+++ Data records

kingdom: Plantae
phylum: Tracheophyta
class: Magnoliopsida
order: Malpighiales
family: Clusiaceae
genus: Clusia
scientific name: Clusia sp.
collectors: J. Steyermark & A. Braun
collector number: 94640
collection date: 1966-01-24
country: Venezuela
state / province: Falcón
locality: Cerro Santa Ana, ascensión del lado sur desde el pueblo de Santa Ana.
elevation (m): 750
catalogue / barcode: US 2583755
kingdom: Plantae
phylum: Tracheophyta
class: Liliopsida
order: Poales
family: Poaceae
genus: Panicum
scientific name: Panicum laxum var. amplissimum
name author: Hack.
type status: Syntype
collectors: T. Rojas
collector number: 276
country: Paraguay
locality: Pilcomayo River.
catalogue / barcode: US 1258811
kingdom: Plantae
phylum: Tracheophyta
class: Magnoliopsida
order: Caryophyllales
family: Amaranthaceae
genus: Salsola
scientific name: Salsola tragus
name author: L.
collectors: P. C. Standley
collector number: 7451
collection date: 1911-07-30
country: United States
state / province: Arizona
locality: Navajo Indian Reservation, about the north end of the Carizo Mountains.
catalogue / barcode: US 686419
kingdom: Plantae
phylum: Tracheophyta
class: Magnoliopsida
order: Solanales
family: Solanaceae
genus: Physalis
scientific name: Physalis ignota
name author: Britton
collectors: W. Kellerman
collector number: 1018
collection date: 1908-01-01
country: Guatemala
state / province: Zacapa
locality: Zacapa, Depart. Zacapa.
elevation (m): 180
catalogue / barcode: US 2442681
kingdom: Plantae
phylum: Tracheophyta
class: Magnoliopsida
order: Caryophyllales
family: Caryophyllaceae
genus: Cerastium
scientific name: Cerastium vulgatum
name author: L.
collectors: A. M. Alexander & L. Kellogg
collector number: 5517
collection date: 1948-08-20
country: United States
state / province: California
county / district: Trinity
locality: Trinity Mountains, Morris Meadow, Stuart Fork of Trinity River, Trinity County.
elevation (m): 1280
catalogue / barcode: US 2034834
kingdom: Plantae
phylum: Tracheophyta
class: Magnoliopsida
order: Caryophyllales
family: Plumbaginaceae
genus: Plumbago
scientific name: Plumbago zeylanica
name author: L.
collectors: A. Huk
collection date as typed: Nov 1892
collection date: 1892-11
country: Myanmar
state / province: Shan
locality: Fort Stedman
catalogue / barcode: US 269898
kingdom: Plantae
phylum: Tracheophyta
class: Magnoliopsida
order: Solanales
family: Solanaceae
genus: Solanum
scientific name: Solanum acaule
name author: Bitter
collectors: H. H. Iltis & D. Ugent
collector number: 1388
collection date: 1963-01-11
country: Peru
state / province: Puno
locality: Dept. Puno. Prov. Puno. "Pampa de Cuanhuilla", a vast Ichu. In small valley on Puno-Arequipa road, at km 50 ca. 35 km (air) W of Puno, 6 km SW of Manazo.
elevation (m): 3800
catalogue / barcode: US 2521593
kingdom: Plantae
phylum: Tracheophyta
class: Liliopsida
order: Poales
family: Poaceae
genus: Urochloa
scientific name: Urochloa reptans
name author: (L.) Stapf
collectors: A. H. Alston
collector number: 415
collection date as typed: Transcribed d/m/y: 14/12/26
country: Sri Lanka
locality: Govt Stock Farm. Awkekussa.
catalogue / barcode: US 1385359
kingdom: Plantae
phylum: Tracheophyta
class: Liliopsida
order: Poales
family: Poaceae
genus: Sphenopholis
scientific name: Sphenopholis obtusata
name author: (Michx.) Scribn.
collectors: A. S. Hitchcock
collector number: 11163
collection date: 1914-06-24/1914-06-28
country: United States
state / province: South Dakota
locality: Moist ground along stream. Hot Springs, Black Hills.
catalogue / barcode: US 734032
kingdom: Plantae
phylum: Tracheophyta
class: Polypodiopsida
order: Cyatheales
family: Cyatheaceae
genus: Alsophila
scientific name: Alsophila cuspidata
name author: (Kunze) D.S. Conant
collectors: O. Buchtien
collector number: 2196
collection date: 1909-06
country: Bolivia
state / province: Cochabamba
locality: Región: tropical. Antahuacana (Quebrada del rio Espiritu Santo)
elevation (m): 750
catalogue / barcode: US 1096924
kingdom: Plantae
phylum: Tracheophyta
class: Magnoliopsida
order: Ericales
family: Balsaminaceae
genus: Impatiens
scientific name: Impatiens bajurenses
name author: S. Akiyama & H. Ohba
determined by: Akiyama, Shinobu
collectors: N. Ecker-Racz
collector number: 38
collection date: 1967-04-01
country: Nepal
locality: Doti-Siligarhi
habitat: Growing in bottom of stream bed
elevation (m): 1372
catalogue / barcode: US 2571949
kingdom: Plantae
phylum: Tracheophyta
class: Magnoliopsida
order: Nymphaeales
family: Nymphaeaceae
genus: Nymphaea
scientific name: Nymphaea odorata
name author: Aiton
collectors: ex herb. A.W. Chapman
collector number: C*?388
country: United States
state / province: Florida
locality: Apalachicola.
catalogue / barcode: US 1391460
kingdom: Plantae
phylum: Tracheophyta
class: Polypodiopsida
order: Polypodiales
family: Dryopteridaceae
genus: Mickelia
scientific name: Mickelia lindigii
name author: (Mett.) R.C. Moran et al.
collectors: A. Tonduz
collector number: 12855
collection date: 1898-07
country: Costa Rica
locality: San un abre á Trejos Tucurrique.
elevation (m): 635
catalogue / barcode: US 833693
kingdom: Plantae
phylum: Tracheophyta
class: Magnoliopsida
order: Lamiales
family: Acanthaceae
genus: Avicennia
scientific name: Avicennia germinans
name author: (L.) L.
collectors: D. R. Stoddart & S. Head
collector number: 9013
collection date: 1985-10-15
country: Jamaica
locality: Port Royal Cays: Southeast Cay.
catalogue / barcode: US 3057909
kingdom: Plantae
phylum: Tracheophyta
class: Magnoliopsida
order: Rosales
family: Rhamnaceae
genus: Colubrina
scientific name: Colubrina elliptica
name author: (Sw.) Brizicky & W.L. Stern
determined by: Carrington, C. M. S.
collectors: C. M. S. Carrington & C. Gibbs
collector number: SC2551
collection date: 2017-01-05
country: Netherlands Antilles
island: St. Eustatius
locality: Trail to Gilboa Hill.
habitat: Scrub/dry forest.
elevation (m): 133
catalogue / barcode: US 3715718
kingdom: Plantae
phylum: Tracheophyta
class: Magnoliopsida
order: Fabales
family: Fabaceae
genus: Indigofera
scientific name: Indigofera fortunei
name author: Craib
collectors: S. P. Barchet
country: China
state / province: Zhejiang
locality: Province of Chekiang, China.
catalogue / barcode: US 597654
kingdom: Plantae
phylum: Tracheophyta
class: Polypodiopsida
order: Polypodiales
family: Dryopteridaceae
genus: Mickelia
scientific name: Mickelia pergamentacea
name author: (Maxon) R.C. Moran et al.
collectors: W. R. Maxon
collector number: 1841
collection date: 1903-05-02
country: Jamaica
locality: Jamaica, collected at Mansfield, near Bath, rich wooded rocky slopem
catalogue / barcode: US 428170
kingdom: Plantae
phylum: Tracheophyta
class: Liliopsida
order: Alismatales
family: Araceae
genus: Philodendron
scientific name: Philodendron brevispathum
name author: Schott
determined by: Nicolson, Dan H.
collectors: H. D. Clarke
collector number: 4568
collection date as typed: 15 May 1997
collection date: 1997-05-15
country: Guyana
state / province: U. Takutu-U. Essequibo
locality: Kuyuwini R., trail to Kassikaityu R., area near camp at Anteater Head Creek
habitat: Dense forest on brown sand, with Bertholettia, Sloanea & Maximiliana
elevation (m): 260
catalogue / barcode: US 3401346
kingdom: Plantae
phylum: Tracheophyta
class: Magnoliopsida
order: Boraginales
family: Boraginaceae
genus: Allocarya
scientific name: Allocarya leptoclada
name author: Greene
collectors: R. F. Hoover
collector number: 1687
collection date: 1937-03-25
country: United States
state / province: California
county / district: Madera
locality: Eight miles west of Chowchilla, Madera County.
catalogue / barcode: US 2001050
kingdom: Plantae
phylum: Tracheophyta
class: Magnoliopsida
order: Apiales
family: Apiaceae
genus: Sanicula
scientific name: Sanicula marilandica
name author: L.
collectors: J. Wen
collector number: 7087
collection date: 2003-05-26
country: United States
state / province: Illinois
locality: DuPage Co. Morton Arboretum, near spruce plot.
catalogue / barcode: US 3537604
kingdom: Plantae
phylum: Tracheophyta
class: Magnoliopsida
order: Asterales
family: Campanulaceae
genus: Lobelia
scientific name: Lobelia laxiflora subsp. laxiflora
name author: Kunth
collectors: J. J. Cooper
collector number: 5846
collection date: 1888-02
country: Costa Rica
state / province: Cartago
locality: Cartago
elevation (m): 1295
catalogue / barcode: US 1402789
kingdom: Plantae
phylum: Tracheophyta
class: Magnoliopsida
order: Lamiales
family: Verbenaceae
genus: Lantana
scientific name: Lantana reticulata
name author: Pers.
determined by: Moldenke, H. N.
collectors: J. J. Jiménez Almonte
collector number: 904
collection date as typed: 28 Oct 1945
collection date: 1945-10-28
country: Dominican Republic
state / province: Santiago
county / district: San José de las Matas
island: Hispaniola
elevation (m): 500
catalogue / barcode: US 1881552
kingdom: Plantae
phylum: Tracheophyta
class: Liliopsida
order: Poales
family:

++++++

*To be done*
Return, character for character, everything in the rows above from the line containing "collection date as typed: Transcribed" down to the line containing "name author: S. Akiyama & H. Ohba", including both of those lines.

*Result*
collection date as typed: Transcribed d/m/y: 14/12/26
country: Sri Lanka
locality: Govt Stock Farm. Awkekussa.
catalogue / barcode: US 1385359
kingdom: Plantae
phylum: Tracheophyta
class: Liliopsida
order: Poales
family: Poaceae
genus: Sphenopholis
scientific name: Sphenopholis obtusata
name author: (Michx.) Scribn.
collectors: A. S. Hitchcock
collector number: 11163
collection date: 1914-06-24/1914-06-28
country: United States
state / province: South Dakota
locality: Moist ground along stream. Hot Springs, Black Hills.
catalogue / barcode: US 734032
kingdom: Plantae
phylum: Tracheophyta
class: Polypodiopsida
order: Cyatheales
family: Cyatheaceae
genus: Alsophila
scientific name: Alsophila cuspidata
name author: (Kunze) D.S. Conant
collectors: O. Buchtien
collector number: 2196
collection date: 1909-06
country: Bolivia
state / province: Cochabamba
locality: Región: tropical. Antahuacana (Quebrada del rio Espiritu Santo)
elevation (m): 750
catalogue / barcode: US 1096924
kingdom: Plantae
phylum: Tracheophyta
class: Magnoliopsida
order: Ericales
family: Balsaminaceae
genus: Impatiens
scientific name: Impatiens bajurenses
name author: S. Akiyama & H. Ohba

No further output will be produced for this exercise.